LM 7: Estimation & Inference Flashcards
(13 cards)
What is sampling?
generating statistics that are estimates of population parameters
What is sampling error?
difference between the sample statistic and the population parameter. eg., sample mean & population mean
What is the difference between probability sampling and non-probability sampling?
probability sampling: every member of population has the same chances of being selected
non-probability sampling: less representative due to methods considering factors such as access to data.
What are the 4 types of probability sampling? SSSC
- simple random sampling
- systematic sampling
- stratified random sampling
- cluster sampling
Describe the 4 types of probability sampling.
- simple random: truly random sample, each data point equally likely to be selected
- systematic sampling: choosing every kth member of population
- stratified random: population divided into sub groups, then simple random drawn from subgroup
- cluster sampling: several clusters created, each one meant to be a mini-representation of the population
What are the 2 types of cluster sampling?
- one stage cluster
- two stage cluster
Describe the 2 types of cluster sampling.

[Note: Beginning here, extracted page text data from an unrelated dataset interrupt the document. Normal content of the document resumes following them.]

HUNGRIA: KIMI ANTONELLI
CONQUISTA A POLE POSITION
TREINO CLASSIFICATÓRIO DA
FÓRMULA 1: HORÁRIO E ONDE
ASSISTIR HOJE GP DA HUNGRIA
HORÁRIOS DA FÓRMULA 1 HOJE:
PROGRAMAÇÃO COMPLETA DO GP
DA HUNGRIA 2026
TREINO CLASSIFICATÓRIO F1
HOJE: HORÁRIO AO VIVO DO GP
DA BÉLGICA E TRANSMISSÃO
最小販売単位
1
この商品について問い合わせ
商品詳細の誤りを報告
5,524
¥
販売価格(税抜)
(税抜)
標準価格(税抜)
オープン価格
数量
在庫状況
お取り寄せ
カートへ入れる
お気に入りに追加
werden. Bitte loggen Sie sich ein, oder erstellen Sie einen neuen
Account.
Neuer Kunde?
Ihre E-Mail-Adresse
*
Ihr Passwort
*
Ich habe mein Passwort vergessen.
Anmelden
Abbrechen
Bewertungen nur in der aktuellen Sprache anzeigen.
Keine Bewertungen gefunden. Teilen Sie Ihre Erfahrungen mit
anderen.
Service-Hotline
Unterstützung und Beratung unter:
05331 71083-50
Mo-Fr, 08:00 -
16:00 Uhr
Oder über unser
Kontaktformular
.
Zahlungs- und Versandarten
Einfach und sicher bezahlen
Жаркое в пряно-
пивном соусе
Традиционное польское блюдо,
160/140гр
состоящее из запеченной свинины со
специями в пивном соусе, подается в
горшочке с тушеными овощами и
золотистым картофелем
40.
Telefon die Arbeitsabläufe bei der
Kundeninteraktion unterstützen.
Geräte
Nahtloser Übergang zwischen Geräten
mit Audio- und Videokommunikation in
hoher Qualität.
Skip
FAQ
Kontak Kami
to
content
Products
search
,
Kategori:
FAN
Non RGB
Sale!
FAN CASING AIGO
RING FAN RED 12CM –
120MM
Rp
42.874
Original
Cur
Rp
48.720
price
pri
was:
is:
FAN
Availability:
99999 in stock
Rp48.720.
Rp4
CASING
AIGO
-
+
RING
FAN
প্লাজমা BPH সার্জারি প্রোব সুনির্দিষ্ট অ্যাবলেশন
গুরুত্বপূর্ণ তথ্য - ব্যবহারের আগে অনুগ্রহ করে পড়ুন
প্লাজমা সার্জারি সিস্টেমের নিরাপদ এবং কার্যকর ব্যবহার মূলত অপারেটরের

- one stage cluster: data from all members of clusters used
- two stage cluster: subsamples randomly selected from each sample cluster
What are the 2 types of non-probability sampling methods?
- convenience sampling
- judgemental sampling
Describe the 2 types of non-probability sampling. CJ
- convenience sampling: data points selected based on availability
- judgemental sampling: data points handpicked based on researchers expertise & judgement
What is the standard error formula?
sx = s (or sqrt variance)/ sqrt n
s = standard deviation
sqrt n = number of samples
What is standard error?
measures how much discrepancy is likely in a sample’s mean compared with the population mean
What is the standard error of the sample formula using the bootstrap method?
sqrt (1/n-1)* variance
variance = (data value - mean ^2 + data value - mean ^2)…
n = sample size
What is the difference between the jackknife and bootstrap method?
jackknife: leaves out one observation at a time without replacement.
bootstrapping: one number in a sample gets replaced.